And The Sea Called Her Name

I laughed, shifting the grocery bag from one hand to the other. “Well, I’m glad you got a trip under your belt before winter showed up. Don’t think it’ll be long now before it snows.”


He regarded the skies like a weatherman studying a barometric pressure reading. “Be a day or so and we’ll be gettin’ a storm. Not snow yet but wind’n rain for sure.” Over the years I had come to trust Harold’s predictions when it came to the weather. The old timers had something that the forecasters could never attain with their technology and weather models. It was as if time bestowed gifts to certain people when they reached a definite age, secrets that were normally out of reach becoming knowledge after so many years alive. “You and that pretty wife a yours should stop by soon, cook me up somethin’ off your boat there. I got a nice bottle of Cabernet that my daughter gave me and the doc said not to have more’n one glass at a sittin’.”

“We might take you up on that,” I said, starting to sidle away. “Give me a shout tomorrow if you figure out a night that would work good.”

“Any night’s good for me,” he called as I strode toward our house. “Ain’t got no one waitin’ on me but the reaper, an he can sit an spin for all I care.”
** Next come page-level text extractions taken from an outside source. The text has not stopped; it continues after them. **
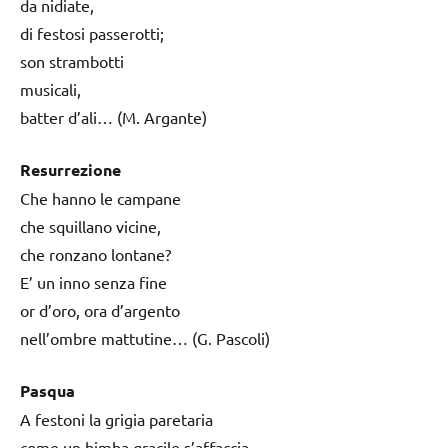
da nidiate,
di festosi passerotti;
son strambotti
musicali,
batter d’ali… (M. Argante)
Resurrezione
Che hanno le campane
che squillano vicine,
che ronzano lontane?
E’ un inno senza fine
or d’oro, ora d’argento
nell’ombre mattutine… (G. Pascoli)
Pasqua
A festoni la grigia paretaria
come un bimba gracile s’affaccia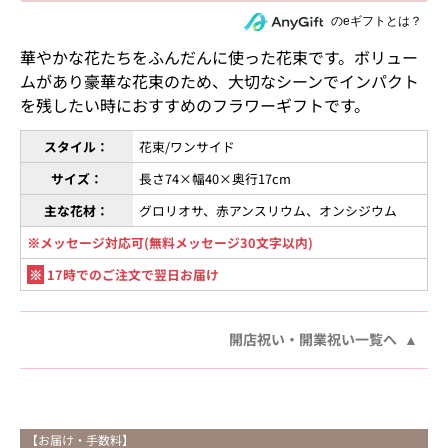
住所を知らない相手にeギフトで贈る
のeギフトとは？
華やかな花たちをふんだんに使った花束です。ボリュー
ムがあり豪華な花束のため、大切なシーンでインパクト
を残したい時におすすめのフラワーギフトです。
スタイル：
花束/ワンサイド
サイズ：
長さ74×幅40×奥行17cm
主な花材：
グロリオサ、赤アンスリウム、オンシジウム
※メッセージ対応可(無料メッセージ30文字以内)
※
17時でのご注文で翌日お届け
開店祝い・開業祝い一覧へ
【お届け・手数料】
I laughed and threw a final wave over my shoulder as I made my way up our walk. I chuckled, stepping into the house, making a note to tell Del we’d have to bring dinner to the old man sometime this week. Del made a mean blueberry pie and we still had some frozen from the hours of picking I’d done in August.

I stepped into the kitchen, opening my mouth to ask Del which night she thought would work best to visit Harold, and stopped.

Del was standing at the sink. Her hands pressed to her mouth.

Her jaws worked, feverishly chewing. I could see the muscles in her cheek bulging each time she bit down. For a moment I thought she was having some kind of seizure or that something had happened while I was outside. She had fallen maybe and the baby had been hurt inside her. I took a step forward, reaching out, terrified to look down at the floor, knowing somehow that I would see blood there, pooled beneath her, running from her in a torrent of life that would never be.

There are sights that a person can witness that will not fit within the normal boundaries of consciousness or recognition. To put it simply, there are limits to the human mind that horror can surpass, and when it does, there is nothing but the void of madness waiting beyond.

Something was moving between Del’s lips. Squirming.

For a brief moment I thought it was her tongue, but then I saw the glossy blackness, the wet movement I always attributed to sea life, and a tentacle wriggled free between two of her fingers.

“Del, what the hell are you doing?” I said. She neither looked at me nor broke her gaze out the window. Her teeth ground together with a wet crunching.

I stepped forward and in that instant something let loose. It seemed like a physical presence had relinquished its grip on the room and fled, leaving the air cleaner and lighter. Del’s eyes narrowed and she turned her head toward me, her glazed stare slowly clearing.

Her mouth opened and the partially chewed squid fell out into her hands. It was a mangled, slimy mess of slick skin and broken tentacles. One limb death-flailed and wrapped around her little finger. Del’s jaw worked and her fingers opened, the writhing squid dropping free to the floor with a wet plop. The scream that burst from her was a rending of sanity, a shriek so full of repulsion and abhorrence that I flinched.

She shrank away from the squid that was turning itself in a slow circle, its remaining legs twisting obscenely. Del took two steps back, one of her hands coming up to cover her mouth, surely to stanch another scream, but just then she slipped. Her feet tangled and she began to fall.